= ASSIGNMENT =
The answer must consist of every line below that contains the word "CIRCLE".

━━━━━━━━━━

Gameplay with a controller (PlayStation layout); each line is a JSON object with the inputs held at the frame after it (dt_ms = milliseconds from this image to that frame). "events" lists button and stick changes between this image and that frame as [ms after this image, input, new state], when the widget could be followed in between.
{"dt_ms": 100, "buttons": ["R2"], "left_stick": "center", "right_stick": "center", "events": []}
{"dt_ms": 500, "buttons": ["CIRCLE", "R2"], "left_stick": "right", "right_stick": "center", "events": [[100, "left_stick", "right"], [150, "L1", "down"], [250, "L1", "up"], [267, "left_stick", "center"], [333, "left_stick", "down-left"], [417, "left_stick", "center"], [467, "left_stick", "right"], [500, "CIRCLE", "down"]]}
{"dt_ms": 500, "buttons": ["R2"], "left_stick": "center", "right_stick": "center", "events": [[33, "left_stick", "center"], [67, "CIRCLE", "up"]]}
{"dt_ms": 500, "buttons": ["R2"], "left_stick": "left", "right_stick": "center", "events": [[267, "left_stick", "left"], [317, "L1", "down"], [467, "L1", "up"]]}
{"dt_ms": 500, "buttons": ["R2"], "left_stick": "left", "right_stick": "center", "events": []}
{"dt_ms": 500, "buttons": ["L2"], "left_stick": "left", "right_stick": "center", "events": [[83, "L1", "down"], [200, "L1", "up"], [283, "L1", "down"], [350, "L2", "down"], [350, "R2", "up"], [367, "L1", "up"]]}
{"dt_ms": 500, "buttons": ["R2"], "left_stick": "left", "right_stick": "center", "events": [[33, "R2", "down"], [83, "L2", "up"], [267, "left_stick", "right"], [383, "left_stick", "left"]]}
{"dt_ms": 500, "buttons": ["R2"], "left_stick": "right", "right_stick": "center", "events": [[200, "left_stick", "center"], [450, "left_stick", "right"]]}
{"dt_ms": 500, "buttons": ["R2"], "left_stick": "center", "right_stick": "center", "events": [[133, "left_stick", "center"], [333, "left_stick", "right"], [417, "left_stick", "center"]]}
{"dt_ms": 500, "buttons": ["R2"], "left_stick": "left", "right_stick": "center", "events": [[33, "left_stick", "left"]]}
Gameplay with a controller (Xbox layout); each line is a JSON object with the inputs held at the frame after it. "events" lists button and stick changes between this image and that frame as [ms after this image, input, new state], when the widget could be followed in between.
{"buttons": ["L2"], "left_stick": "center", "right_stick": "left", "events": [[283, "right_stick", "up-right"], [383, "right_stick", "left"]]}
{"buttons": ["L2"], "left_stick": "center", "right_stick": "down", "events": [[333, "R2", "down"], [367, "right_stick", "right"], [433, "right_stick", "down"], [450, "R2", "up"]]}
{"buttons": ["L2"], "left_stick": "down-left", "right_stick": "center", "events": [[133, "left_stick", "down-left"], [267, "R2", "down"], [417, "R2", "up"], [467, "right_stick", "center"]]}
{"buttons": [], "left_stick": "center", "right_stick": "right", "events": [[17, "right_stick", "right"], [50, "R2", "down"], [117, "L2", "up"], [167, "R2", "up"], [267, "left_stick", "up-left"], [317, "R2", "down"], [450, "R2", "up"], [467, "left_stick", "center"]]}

━━━━━━━━━━

= RESPONSE FOR THIS EXERCISE =
{"dt_ms": 500, "buttons": ["CIRCLE", "R2"], "left_stick": "right", "right_stick": "center", "events": [[100, "left_stick", "right"], [150, "L1", "down"], [250, "L1", "up"], [267, "left_stick", "center"], [333, "left_stick", "down-left"], [417, "left_stick", "center"], [467, "left_stick", "right"], [500, "CIRCLE", "down"]]}
{"dt_ms": 500, "buttons": ["R2"], "left_stick": "center", "right_stick": "center", "events": [[33, "left_stick", "center"], [67, "CIRCLE", "up"]]}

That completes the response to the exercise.